Thank you for the feedback. It seems you may be new to working with a DAW (my apologies if I misinterpret this), and there is a free 6-week course on Coursera by Berklee College of Music called "
Introduction to Music Production" that is full of useful information to anyone starting out. It is very well presented and not specific to any DAW, but loaded with advice. The next run is Apr 20 - Jun 14 and will not cost you a nickel other than your time (it is good to invest time in this if taking it).
Building up studio equipment often takes time, so it typically runs the cycle of buy something to resolve and issue, then find something new to resolve. I still have 1/8" to RCA Y splitters in boxes, so as soon as you mentioned hiss it made me think of the course above. I think we have all been down that path of working with what we have when starting out.

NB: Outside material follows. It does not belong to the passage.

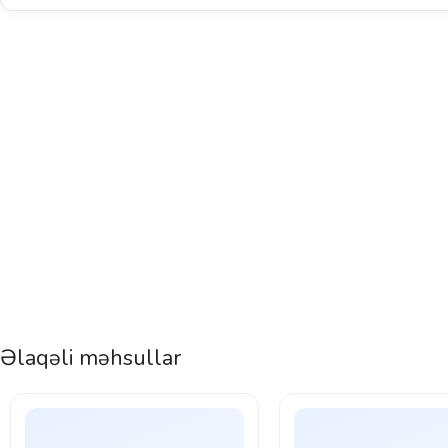
Əlaqəli məhsullar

Going down your list, you actually have "drums" via the
Cakewalk TTS-1 and Studio Instruments Drum Kit. For "drums with no drummer" I would actually default to using the TTS-1, since it will do 15 other instruments for you as well. Granted it is not something you may leave in the final recording, but it fits the bill and you already own it (another no-cost one). The TTS-1, Step Sequencer, and Groove Clips included with MC6 are worth looking into.
From a recording (and even post-production/mixing) perspective, MC6 is very capable, so it seems your biggest "leap" is to get the cleanest signals (with least noise) recorded into MC6 in 24-bit format. I am not familiar with your specific hardware, but as long as you can get a clean capture you can work with it again at any time later. Conversely if the capture is terrible, all the mixing tools in the world may not be able to recover it.
Guitarhacker
Dedicated audio interface with nice preamps..... if the Alesis MultimixX4 4 channel usb mixer works well, this is something that you can put on a back shelf for the time being. As long as latency is manageable this could wait until later. I couldn't determine if the Alesis ran true ASIO or if it runs ASIO4ALL which is a wrapper for a less capable driver. Either way, if it works, let it stay for now.
From what you said, it "seems" this may be the most applicable (including good cabling). Headphone mixing is doable for short term, and can always be revisited later, but trying to mix something "unsalvageable" just leads to intense frustration.
I hope this helps some. Welcome to the forum! (I cannot see post count from my phone and just realized this when replying).